"Cuties": Beban Mental Remaja, Gegar Budaya, dan Pengakuan di Media Sosial
Feminism serta mental health tetap jadi perhatian yang menarik untuk dijadikan satu karya seni, termasuk juga oleh sineas dunia. Film Cuties justru melebihinya, demikian padat rumor peka yang dijadikan film ini.
Walau disayangkan, film ini malah diketahui sebab tagar #cancelnetflix sebab tanda-tanda pemanfaatan seksual anak yang benar-benar kebalikannya dengan pesan kepribadian yang ditempatkan di film ini.
Film produksi Perancis ini mengusung rumor anak wanita Muslim dalam desakan pernyataan manifestasi diri baik di dunia riil serta dunia maya, ditengah-tengah babak pra-puber.
Penggambaran demikian kompleksnya beban mental yang perlu diemban oleh anak pra remaja ini, hadapi fakta masalah lokal yang berkaitan dengan budaya aslinya, dan gegar budaya untuk akulturasi di tempat dia berkembang. Pada sebuah frame besar yang ditemui oleh semua anak baru gede (ABG) di penjuru dunia, yakni pernyataan.
Film yang Memetik Pro-kontra
Awalannya tidak tertarik melihat film ini walau pada Sundace Festival 2020, si sutradara Mamouna Doucour, memenangi penghargaan penyutradaraan menegangkan.
Dalam seminggu ini tagar #cancelnetflix digaungkan untuk boikot film ini sebab diduga mengeksploitasi seksual anak. Rate film ini di netflix 18+ adanya peringatan akan ada nudity serta bahasa yang kasar.
Di sosial media serta termasuk juga WAG, menyebar video dancing yang bisa disebutkan vulgar oleh team dancer ABG. Dancing yang menjadi pro-kontra di film ini.

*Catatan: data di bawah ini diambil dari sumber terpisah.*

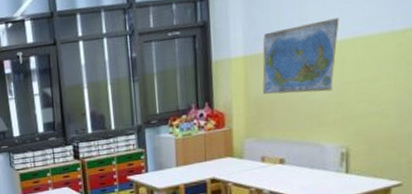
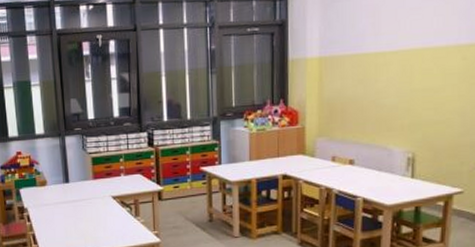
world map: present [262,17,340,95] -> none [336,28,410,97]

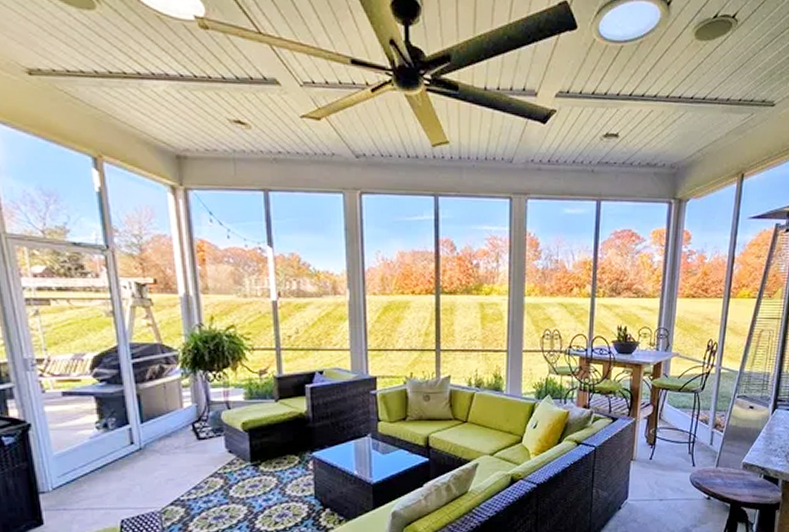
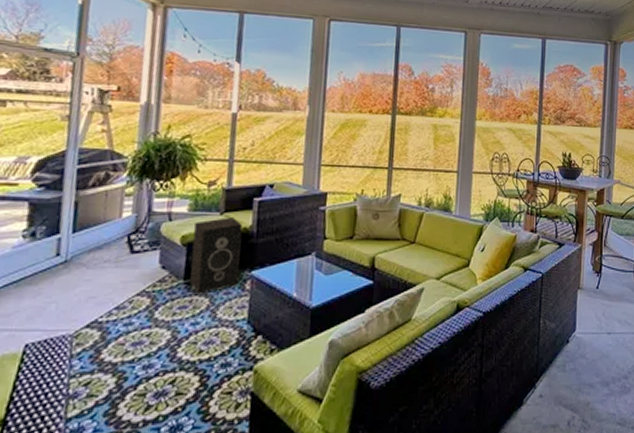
speaker: none [253,404,301,474] -> present [190,217,243,294]

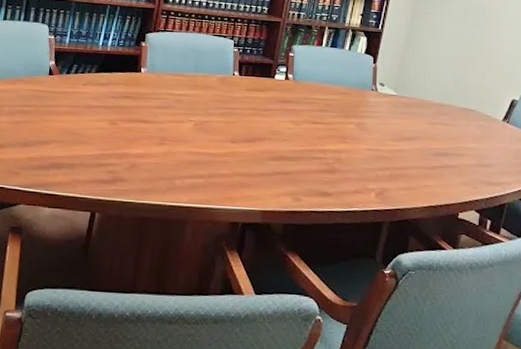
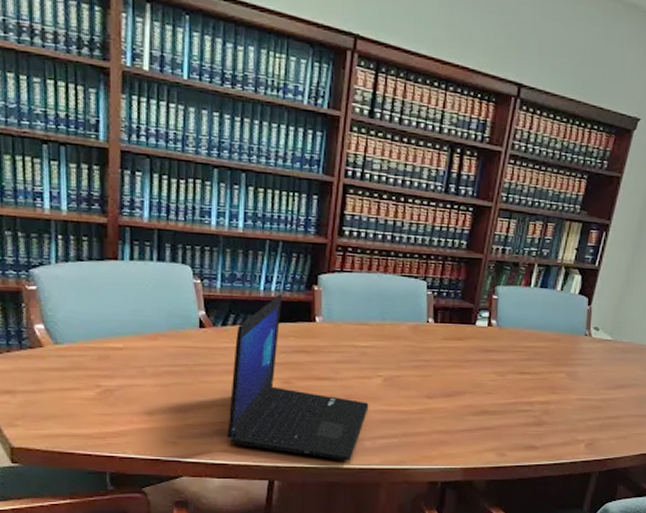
laptop: none [59,48,181,197] -> present [226,293,369,460]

Pernah naik-turun batin ini waktu lihat adegannya memikirkan begitu puasnya pedophilia lihat adegan ini.
Kebutuhan saya melihat film ini pada rumor yang diangkat, ditambah film ini mengusung cerita mengenai gejolak batin ABG wanita berumur sebelas tahun. Waktu peralihan dari beberapa anak ke remaja mendekati baligh. Umur yang hampir sama juga dengan putra satu-satunya saya.
Untuk fans film yang anti-spoiler sebaiknya untuk melepaskan dahulu tulisan ini sebelum melihat (bila ada kemauan untuk menontonnya).
Inspirasi ceritanya mengagumkan, isunya yang diangkat sering lepas dari perhatian publik. Walau kemungkinan maksudnya totalitas, tapi mengekploitasi badan beberapa ABG itu jelas benar-benar mengganggu saya.
Pesan penting dalam film ini ialah liabilitas jiwa waktu awal pubertas. Waktu anak masih polos tapi gempuran sosial media untuk pernyataan serta keberadaan bisa benar-benar kebablasan.